The full listing should be set down exactly as it reads.

··· Supplied entries ···

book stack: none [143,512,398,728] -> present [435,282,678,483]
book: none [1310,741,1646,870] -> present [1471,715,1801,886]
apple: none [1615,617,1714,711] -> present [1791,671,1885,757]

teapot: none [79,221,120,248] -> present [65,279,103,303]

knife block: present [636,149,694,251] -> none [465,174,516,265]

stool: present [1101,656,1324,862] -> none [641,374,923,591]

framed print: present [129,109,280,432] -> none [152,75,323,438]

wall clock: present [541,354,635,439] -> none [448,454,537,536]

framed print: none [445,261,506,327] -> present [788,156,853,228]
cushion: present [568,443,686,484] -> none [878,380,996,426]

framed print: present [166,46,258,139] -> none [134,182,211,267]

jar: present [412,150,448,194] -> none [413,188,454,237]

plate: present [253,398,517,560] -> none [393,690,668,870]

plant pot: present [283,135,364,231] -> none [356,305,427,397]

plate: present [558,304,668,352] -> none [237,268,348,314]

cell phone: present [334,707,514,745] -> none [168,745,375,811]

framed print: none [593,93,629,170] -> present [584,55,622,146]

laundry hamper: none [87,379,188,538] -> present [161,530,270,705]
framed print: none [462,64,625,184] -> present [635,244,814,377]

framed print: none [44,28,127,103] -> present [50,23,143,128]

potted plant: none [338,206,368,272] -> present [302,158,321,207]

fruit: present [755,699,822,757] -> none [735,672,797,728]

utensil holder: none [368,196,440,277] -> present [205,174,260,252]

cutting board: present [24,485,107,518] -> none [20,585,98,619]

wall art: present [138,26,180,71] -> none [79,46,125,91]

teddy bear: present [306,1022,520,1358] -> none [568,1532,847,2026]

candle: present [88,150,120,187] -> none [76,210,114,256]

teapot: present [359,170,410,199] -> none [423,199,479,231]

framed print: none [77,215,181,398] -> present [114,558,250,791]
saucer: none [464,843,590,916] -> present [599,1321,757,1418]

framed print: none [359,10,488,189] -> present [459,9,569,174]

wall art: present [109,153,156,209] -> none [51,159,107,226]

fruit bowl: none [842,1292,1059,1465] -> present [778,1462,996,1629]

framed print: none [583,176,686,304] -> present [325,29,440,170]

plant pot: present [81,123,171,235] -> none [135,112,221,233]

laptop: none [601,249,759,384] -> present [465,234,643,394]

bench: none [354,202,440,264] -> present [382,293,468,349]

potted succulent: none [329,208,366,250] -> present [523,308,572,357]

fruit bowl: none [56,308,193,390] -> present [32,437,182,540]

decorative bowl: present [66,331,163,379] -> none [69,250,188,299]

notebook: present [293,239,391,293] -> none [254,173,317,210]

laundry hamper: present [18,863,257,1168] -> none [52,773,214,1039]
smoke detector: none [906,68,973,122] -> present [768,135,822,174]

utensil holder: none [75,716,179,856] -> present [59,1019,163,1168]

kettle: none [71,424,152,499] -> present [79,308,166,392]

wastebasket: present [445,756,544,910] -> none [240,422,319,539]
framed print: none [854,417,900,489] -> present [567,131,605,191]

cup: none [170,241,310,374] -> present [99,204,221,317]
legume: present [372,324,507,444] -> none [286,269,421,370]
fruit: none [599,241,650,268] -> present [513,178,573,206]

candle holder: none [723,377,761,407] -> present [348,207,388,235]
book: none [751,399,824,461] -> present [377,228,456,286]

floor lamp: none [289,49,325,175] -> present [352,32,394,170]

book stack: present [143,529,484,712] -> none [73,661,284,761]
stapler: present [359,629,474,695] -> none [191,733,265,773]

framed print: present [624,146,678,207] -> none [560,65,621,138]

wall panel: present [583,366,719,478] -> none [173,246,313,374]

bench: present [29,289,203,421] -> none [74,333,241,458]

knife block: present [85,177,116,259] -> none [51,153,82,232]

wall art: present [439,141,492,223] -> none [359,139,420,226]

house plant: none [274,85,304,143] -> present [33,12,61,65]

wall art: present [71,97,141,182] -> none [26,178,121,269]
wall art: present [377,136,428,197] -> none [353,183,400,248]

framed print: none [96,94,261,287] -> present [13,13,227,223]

···

* Exercise output:
book stack: none [143,512,398,728] -> present [435,282,678,483]
book: none [1310,741,1646,870] -> present [1471,715,1801,886]
apple: none [1615,617,1714,711] -> present [1791,671,1885,757]

teapot: none [79,221,120,248] -> present [65,279,103,303]

knife block: present [636,149,694,251] -> none [465,174,516,265]

stool: present [1101,656,1324,862] -> none [641,374,923,591]

framed print: present [129,109,280,432] -> none [152,75,323,438]

wall clock: present [541,354,635,439] -> none [448,454,537,536]

framed print: none [445,261,506,327] -> present [788,156,853,228]
cushion: present [568,443,686,484] -> none [878,380,996,426]

framed print: present [166,46,258,139] -> none [134,182,211,267]

jar: present [412,150,448,194] -> none [413,188,454,237]

plate: present [253,398,517,560] -> none [393,690,668,870]

plant pot: present [283,135,364,231] -> none [356,305,427,397]

plate: present [558,304,668,352] -> none [237,268,348,314]

cell phone: present [334,707,514,745] -> none [168,745,375,811]

framed print: none [593,93,629,170] -> present [584,55,622,146]

laundry hamper: none [87,379,188,538] -> present [161,530,270,705]
framed print: none [462,64,625,184] -> present [635,244,814,377]

framed print: none [44,28,127,103] -> present [50,23,143,128]

potted plant: none [338,206,368,272] -> present [302,158,321,207]

fruit: present [755,699,822,757] -> none [735,672,797,728]

utensil holder: none [368,196,440,277] -> present [205,174,260,252]

cutting board: present [24,485,107,518] -> none [20,585,98,619]

wall art: present [138,26,180,71] -> none [79,46,125,91]

teddy bear: present [306,1022,520,1358] -> none [568,1532,847,2026]

candle: present [88,150,120,187] -> none [76,210,114,256]

teapot: present [359,170,410,199] -> none [423,199,479,231]

framed print: none [77,215,181,398] -> present [114,558,250,791]
saucer: none [464,843,590,916] -> present [599,1321,757,1418]

framed print: none [359,10,488,189] -> present [459,9,569,174]

wall art: present [109,153,156,209] -> none [51,159,107,226]

fruit bowl: none [842,1292,1059,1465] -> present [778,1462,996,1629]

framed print: none [583,176,686,304] -> present [325,29,440,170]

plant pot: present [81,123,171,235] -> none [135,112,221,233]

laptop: none [601,249,759,384] -> present [465,234,643,394]

bench: none [354,202,440,264] -> present [382,293,468,349]

potted succulent: none [329,208,366,250] -> present [523,308,572,357]

fruit bowl: none [56,308,193,390] -> present [32,437,182,540]

decorative bowl: present [66,331,163,379] -> none [69,250,188,299]

notebook: present [293,239,391,293] -> none [254,173,317,210]

laundry hamper: present [18,863,257,1168] -> none [52,773,214,1039]
smoke detector: none [906,68,973,122] -> present [768,135,822,174]

utensil holder: none [75,716,179,856] -> present [59,1019,163,1168]

kettle: none [71,424,152,499] -> present [79,308,166,392]

wastebasket: present [445,756,544,910] -> none [240,422,319,539]
framed print: none [854,417,900,489] -> present [567,131,605,191]

cup: none [170,241,310,374] -> present [99,204,221,317]
legume: present [372,324,507,444] -> none [286,269,421,370]
fruit: none [599,241,650,268] -> present [513,178,573,206]

candle holder: none [723,377,761,407] -> present [348,207,388,235]
book: none [751,399,824,461] -> present [377,228,456,286]

floor lamp: none [289,49,325,175] -> present [352,32,394,170]

book stack: present [143,529,484,712] -> none [73,661,284,761]
stapler: present [359,629,474,695] -> none [191,733,265,773]

framed print: present [624,146,678,207] -> none [560,65,621,138]

wall panel: present [583,366,719,478] -> none [173,246,313,374]

bench: present [29,289,203,421] -> none [74,333,241,458]

knife block: present [85,177,116,259] -> none [51,153,82,232]

wall art: present [439,141,492,223] -> none [359,139,420,226]

house plant: none [274,85,304,143] -> present [33,12,61,65]

wall art: present [71,97,141,182] -> none [26,178,121,269]
wall art: present [377,136,428,197] -> none [353,183,400,248]

framed print: none [96,94,261,287] -> present [13,13,227,223]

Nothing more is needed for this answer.